#### TASK REQUIREMENTS:
Reproduce the lines below, beginning with the line that contains "collection date as typed: 03 Feb 1989" and continuing through the line that contains "scientific name: Cybianthus schlimii", with both of those lines included.

#### Stored entries:
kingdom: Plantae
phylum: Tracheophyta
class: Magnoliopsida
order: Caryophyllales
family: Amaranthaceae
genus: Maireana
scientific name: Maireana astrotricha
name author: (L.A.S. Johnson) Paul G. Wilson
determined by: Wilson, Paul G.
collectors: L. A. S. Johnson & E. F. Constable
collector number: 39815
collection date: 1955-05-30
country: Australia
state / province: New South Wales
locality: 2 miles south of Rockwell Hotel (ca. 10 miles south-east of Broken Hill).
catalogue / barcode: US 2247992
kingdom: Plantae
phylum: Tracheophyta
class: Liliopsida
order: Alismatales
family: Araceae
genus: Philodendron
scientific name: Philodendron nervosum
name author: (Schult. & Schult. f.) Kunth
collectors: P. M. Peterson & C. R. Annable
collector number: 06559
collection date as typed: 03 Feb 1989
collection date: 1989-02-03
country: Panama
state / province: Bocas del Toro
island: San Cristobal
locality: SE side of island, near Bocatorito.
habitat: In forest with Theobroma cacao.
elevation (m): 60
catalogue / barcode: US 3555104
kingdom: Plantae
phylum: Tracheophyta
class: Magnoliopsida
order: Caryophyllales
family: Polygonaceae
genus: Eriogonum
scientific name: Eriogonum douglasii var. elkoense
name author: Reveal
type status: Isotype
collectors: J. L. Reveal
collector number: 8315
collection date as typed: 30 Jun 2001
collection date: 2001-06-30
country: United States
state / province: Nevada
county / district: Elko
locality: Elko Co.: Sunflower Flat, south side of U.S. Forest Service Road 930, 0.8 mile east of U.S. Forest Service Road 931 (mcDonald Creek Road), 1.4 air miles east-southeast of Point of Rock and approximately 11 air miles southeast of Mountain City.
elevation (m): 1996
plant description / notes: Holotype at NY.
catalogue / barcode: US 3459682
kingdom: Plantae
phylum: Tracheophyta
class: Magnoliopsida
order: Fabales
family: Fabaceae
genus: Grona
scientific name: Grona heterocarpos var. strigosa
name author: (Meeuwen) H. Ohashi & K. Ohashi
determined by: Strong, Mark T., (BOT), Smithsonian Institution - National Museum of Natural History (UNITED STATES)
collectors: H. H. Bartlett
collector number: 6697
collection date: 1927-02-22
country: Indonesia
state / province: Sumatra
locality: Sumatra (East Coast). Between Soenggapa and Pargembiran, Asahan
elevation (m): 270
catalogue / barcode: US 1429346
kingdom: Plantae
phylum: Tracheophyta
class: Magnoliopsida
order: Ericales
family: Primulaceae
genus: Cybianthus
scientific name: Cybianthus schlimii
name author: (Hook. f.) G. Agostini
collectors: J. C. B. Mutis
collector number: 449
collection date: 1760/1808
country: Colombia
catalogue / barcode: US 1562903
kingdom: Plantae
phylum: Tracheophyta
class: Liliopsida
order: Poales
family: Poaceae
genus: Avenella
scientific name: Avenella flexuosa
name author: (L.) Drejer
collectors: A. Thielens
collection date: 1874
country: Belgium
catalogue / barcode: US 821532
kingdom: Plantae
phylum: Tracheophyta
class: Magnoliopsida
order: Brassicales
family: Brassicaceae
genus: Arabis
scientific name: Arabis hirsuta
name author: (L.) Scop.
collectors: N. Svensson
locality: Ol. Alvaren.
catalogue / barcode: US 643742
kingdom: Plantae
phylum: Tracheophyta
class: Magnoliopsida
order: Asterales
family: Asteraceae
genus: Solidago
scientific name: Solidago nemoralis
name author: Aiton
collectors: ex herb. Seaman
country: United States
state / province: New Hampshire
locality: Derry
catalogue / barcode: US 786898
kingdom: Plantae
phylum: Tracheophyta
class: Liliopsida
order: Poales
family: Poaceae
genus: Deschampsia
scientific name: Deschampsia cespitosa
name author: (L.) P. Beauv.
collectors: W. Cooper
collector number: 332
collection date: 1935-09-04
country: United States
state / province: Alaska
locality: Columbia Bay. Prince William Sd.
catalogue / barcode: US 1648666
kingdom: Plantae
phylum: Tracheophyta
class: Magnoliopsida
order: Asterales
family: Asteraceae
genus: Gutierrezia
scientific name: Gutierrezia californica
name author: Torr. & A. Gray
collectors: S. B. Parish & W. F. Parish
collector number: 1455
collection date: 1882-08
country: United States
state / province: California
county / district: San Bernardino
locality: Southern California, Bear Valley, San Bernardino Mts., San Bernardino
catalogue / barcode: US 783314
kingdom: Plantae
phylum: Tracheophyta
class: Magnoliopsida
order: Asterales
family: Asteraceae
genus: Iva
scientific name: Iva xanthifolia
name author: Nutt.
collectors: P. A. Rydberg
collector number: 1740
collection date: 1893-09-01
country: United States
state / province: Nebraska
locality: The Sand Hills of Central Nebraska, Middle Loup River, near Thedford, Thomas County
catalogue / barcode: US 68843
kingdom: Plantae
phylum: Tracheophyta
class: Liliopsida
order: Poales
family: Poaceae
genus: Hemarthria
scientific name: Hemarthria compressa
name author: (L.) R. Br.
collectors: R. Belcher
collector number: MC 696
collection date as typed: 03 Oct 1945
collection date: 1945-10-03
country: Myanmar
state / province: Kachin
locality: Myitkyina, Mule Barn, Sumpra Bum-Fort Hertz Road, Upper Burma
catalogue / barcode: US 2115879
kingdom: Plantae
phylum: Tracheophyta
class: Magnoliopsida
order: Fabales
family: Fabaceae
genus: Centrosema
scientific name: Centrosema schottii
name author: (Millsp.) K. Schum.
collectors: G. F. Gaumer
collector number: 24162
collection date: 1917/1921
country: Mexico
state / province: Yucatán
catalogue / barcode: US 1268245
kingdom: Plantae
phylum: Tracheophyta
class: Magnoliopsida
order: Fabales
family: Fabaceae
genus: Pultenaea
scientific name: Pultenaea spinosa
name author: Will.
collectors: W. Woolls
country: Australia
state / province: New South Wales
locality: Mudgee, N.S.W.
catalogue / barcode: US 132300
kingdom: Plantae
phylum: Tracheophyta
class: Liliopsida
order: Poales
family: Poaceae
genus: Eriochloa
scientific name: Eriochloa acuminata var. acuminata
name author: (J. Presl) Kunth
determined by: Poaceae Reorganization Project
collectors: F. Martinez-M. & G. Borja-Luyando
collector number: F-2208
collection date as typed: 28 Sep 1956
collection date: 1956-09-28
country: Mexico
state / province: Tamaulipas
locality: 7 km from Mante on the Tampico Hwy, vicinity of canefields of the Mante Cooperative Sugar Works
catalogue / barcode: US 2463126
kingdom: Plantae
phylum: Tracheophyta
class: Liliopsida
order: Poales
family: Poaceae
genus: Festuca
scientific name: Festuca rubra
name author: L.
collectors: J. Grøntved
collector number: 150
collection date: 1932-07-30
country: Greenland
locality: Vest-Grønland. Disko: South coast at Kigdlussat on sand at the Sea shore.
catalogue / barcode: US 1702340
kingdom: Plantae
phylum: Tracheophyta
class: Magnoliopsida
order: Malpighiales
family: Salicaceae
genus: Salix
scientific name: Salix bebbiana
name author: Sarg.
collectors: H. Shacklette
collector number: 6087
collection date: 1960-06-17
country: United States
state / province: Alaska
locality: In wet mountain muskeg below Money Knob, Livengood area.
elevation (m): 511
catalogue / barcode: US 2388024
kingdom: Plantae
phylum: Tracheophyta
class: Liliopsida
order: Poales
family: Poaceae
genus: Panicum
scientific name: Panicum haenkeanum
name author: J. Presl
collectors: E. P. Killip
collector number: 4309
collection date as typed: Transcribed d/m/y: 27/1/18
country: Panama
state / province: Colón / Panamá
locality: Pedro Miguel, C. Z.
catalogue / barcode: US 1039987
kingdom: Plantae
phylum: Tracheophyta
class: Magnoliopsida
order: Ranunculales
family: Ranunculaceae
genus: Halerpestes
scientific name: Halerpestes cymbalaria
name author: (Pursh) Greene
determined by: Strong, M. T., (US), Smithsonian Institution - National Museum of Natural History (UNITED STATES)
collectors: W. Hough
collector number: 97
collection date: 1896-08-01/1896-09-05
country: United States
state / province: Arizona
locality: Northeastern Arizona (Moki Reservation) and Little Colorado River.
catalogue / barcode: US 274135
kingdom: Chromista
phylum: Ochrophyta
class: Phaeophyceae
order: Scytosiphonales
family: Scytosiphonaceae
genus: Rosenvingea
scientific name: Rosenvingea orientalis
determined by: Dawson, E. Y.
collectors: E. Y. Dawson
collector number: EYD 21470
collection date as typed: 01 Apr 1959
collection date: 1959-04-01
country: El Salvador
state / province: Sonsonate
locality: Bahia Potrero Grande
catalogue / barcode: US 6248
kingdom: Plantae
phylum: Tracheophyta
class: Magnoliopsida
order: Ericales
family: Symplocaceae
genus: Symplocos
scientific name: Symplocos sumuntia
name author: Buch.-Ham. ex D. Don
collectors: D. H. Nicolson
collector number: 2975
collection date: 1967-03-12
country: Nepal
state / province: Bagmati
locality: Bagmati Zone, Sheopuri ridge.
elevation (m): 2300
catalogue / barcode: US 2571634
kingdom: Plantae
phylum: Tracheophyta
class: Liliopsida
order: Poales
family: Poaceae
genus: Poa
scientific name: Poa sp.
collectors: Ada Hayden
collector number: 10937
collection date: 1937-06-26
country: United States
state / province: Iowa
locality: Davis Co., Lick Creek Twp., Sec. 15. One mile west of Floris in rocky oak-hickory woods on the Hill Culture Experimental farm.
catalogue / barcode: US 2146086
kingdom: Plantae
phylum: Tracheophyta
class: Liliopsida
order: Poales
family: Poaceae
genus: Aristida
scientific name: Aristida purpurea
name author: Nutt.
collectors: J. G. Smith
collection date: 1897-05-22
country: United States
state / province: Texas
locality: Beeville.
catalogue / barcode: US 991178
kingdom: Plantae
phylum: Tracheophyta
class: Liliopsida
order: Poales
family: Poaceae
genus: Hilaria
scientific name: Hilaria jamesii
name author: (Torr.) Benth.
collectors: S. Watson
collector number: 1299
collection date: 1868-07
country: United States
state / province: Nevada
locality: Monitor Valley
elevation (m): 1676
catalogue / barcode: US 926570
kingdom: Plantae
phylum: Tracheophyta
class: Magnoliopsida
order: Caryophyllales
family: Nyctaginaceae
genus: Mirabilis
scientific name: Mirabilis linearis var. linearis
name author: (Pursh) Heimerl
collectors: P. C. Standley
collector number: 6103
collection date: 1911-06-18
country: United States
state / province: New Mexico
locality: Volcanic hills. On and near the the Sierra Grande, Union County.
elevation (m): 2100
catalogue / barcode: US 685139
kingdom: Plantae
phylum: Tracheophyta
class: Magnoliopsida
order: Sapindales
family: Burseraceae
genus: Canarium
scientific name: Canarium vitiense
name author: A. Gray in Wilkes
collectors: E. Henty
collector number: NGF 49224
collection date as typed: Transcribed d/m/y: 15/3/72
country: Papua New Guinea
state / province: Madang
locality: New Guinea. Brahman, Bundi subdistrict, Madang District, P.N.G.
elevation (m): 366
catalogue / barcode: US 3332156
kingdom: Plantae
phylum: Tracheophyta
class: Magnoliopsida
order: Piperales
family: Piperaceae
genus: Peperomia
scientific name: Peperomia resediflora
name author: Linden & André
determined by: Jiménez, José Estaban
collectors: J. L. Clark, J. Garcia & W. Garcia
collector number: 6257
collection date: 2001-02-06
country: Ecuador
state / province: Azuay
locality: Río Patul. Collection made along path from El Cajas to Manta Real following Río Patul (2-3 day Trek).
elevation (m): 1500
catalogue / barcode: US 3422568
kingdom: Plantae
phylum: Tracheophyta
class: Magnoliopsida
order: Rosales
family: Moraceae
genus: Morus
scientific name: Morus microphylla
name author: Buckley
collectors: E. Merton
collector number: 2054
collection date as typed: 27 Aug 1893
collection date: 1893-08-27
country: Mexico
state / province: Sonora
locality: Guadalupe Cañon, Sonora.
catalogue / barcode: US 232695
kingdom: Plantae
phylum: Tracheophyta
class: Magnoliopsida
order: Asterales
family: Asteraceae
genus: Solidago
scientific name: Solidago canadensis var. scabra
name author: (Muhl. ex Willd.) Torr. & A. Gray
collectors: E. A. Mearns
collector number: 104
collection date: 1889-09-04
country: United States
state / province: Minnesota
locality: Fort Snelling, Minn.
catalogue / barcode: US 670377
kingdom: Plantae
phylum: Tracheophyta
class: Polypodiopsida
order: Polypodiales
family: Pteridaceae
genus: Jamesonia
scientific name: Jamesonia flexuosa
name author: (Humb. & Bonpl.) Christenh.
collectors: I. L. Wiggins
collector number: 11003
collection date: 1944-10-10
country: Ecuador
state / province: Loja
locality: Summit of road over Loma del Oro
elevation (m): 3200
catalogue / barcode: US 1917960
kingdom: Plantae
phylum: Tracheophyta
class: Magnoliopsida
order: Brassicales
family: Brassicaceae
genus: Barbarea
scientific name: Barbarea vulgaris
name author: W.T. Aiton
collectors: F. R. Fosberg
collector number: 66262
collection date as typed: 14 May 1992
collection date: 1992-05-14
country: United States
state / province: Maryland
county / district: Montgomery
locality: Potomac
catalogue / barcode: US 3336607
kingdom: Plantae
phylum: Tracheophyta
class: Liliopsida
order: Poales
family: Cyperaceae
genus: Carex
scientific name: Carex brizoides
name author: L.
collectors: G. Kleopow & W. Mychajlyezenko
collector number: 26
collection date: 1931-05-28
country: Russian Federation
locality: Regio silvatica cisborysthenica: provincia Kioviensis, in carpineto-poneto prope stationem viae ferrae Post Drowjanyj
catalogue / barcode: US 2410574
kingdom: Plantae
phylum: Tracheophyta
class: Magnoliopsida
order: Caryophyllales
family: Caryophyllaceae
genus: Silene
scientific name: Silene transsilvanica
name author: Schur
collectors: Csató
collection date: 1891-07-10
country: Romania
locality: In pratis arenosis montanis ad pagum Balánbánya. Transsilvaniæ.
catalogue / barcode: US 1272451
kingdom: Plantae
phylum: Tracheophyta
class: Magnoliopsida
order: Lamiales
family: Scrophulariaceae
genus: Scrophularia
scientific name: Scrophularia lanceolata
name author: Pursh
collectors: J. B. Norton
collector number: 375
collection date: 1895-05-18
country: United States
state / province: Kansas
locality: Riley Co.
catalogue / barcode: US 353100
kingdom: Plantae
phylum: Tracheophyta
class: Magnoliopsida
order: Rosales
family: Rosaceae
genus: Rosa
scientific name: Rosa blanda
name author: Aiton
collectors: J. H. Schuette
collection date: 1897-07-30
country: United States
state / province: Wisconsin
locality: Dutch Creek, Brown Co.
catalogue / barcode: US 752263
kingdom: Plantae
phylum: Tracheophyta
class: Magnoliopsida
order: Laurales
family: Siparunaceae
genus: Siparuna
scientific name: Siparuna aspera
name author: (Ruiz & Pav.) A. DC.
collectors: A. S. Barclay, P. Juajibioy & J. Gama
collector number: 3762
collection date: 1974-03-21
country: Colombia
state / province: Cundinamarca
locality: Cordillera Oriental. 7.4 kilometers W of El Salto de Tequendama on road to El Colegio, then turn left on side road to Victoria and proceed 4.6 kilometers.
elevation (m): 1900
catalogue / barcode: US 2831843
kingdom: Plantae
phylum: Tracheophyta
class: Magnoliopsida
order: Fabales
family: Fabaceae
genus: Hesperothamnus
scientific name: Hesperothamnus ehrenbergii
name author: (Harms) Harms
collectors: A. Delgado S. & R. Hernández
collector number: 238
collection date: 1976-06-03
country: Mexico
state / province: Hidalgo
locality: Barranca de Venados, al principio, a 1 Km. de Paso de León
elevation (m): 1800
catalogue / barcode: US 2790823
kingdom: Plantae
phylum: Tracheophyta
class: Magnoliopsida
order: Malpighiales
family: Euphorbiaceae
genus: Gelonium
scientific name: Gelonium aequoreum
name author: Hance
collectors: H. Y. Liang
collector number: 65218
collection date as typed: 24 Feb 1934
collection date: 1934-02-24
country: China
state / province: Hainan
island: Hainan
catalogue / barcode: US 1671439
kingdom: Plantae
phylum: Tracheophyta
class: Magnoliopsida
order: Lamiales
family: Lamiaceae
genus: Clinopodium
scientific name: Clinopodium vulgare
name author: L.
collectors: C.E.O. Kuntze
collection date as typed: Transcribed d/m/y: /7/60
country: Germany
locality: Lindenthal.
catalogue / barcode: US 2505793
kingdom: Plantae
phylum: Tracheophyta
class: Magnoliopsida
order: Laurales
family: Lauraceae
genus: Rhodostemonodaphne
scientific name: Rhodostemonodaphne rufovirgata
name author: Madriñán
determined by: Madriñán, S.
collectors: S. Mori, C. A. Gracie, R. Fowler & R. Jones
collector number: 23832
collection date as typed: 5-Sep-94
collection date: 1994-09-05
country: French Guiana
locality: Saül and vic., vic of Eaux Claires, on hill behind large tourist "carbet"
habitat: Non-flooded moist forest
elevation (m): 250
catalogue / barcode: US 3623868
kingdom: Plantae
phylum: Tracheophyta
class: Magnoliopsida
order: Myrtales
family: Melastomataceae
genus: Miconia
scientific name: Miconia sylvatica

#### THE RESPONSE:
collection date as typed: 03 Feb 1989
collection date: 1989-02-03
country: Panama
state / province: Bocas del Toro
island: San Cristobal
locality: SE side of island, near Bocatorito.
habitat: In forest with Theobroma cacao.
elevation (m): 60
catalogue / barcode: US 3555104
kingdom: Plantae
phylum: Tracheophyta
class: Magnoliopsida
order: Caryophyllales
family: Polygonaceae
genus: Eriogonum
scientific name: Eriogonum douglasii var. elkoense
name author: Reveal
type status: Isotype
collectors: J. L. Reveal
collector number: 8315
collection date as typed: 30 Jun 2001
collection date: 2001-06-30
country: United States
state / province: Nevada
county / district: Elko
locality: Elko Co.: Sunflower Flat, south side of U.S. Forest Service Road 930, 0.8 mile east of U.S. Forest Service Road 931 (mcDonald Creek Road), 1.4 air miles east-southeast of Point of Rock and approximately 11 air miles southeast of Mountain City.
elevation (m): 1996
plant description / notes: Holotype at NY.
catalogue / barcode: US 3459682
kingdom: Plantae
phylum: Tracheophyta
class: Magnoliopsida
order: Fabales
family: Fabaceae
genus: Grona
scientific name: Grona heterocarpos var. strigosa
name author: (Meeuwen) H. Ohashi & K. Ohashi
determined by: Strong, Mark T., (BOT), Smithsonian Institution - National Museum of Natural History (UNITED STATES)
collectors: H. H. Bartlett
collector number: 6697
collection date: 1927-02-22
country: Indonesia
state / province: Sumatra
locality: Sumatra (East Coast). Between Soenggapa and Pargembiran, Asahan
elevation (m): 270
catalogue / barcode: US 1429346
kingdom: Plantae
phylum: Tracheophyta
class: Magnoliopsida
order: Ericales
family: Primulaceae
genus: Cybianthus
scientific name: Cybianthus schlimii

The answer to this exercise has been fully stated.